LA VÉRITABLE HISTOIRE D'UN AMOUR DE SWANN
Quand je suis née, il était clair pour mon père que je devais être heureuse. Mais heureuse selon ses principes. C'est-à-dire en étant dévouée à un homme. Comme si j'étais un accessoire pour mec. Ce n'est qu'en regardant mon passé à la loupe que je me suis aperçue de cette anomalie, que je n'ai pas été la seule à subir. Et que d'autres endurent encore. Mais voilà, ce fut ainsi.
Il était hors de question que je devienne une bête à concours, un Prix Nobel, ou une astrophysicienne car mon père voulait que je sois enchaînée à sa vision de femme fidèle, femme sac à main en quelque sorte. Afin de mettre son plan en action, il m'inscrivit dans la pire école du quartier où les profs s'exprimaient plus mal que les élèves.
Là je perdis foi en l'humanité entourée de camarades qui se plaisaient à s'envoyer des pétards au visage, ou en se poignardant à la cantine.
Comment une élève sensible et sensée comme moi, hyper-émotive, pouvait-elle se retrouver entourée de ces démons qui ne s'exprimaient qu'à travers la violence et l'humiliation ? J'avais beau rentrer tous les soirs en pleurs car j'avais été malmenée par les élèves, incomprise par les professeurs, mon père ne bougeait pas d'un iota espérant me faire plier.
Plier pourquoi pas. Rompre, jamais. Je passai donc l'intégralité de ma scolarité recluse dans un coin de cour à espérer que personne ne vienne me parler.
Nous avions déménagé dans un lieu où il n'existait pas la moindre bibliothèque ou médiathèque.
Il était hors de question que je me cultive si ce n'était devant Capitaine Flam ou Albator. Interdit Candy et tout ce qui pouvait faire trop fifille. Puisque j'étais un petit être esseulé, il fallait que je m'endurcisse et que je sois à la hauteur de ses attentes.
Pour cela il me mit à la boxe. Mais pas à la simple boxe anglaise non. Cela eut été trop simple. Mais à la boxe tadjikistane.
Elle possède les mêmes règles mais au lieu d'avoir des gants à chaque main, vous tenez des gourdins. C'était bien plus violent dans les coups portés. Et pour la première fois de sa vie mon père ne se trompa point puisque je me révélai extrêmement douée dans cette discipline. Cela ne changea rien au cours de ma vie et je restai toujours à part, sans amie et orpheline de culture.
Jusqu'au jour où je fus témoin d'un miracle.

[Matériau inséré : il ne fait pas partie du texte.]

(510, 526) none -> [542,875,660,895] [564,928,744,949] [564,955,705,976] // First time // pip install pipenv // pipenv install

Alors que je rentrais du sport, à nouveau victorieuse d'un gamin me dépassant de deux têtes, je le vis. Ce beau camion déambulant dans les rues avec une petite musique et la voix du conducteur qui annonçait sa venue pour la première fois dans notre quartier. Il s'agissait d'une bibliothèque mobile et lorsque je le compris, je me jetai dessus espérant tomber sur une littérature de mon âge.

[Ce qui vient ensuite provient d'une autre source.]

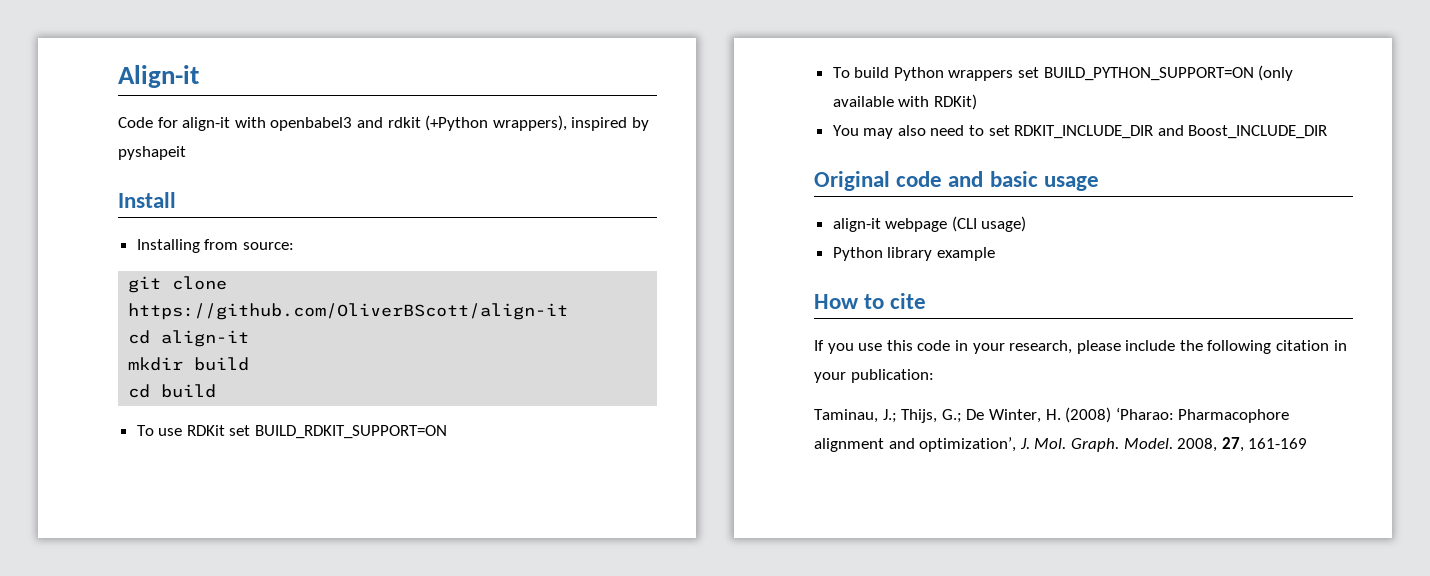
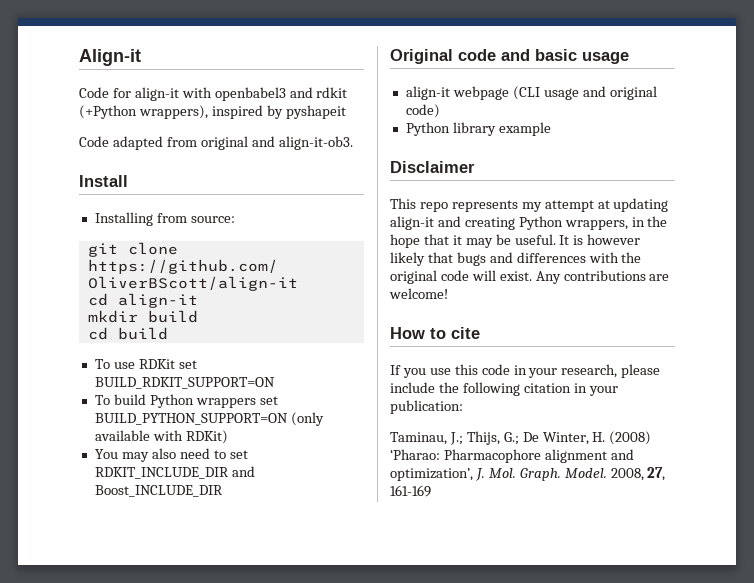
(186, 153) none -> [79,136,353,150] // Code adapted from original and align-it-ob3.
[981,216,1027,232] usage) -> [543,86,657,100] [405,104,440,118] usage and original code)
(995, 254) none -> [390,161,475,173] [390,198,669,212] [390,216,668,230] [390,234,641,248] [390,252,642,266] [390,270,670,284] [389,288,448,299] // Disclaimer // This repo represents my attempt at updating align-it and creating Python wrappers, in the hope that it may be useful. It is however likely that bugs and differences with the original code will exist. Any contributions are welcome!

Le pauvre homme avait été dévalisé par tous les gamins et il ne lui restait plus que des trucs pour vieux. Et comme il n'y avait pas de vieux dans notre quartier (car ils mouraient tous avant 50 ans en raison de la présence d'uranium en trop grande quantité), il ne restait que leurs lectures.
C'est ainsi que je fis connaissance avec l'œuvre de Marcel Proust à 10 ans.
L'entrée en matière fut abrupte mais salutaire et je me délectai rapidement de l'écriture introspective et minutieuse de cet écrivain qui enchanta mon enfance teintée d'un gris tenace. C'est pour cela que j'ai voulu rendre hommage à Marcel en lui exprimant ma gratitude à travers la création d'une bottine flamboyante et tellement féminine.
Une bottine qui serait l'équivalent d'une bonne madeleine car si Cédric Grolet est le roi de la pâtisserie alors Patricia est la Queen of Grolles.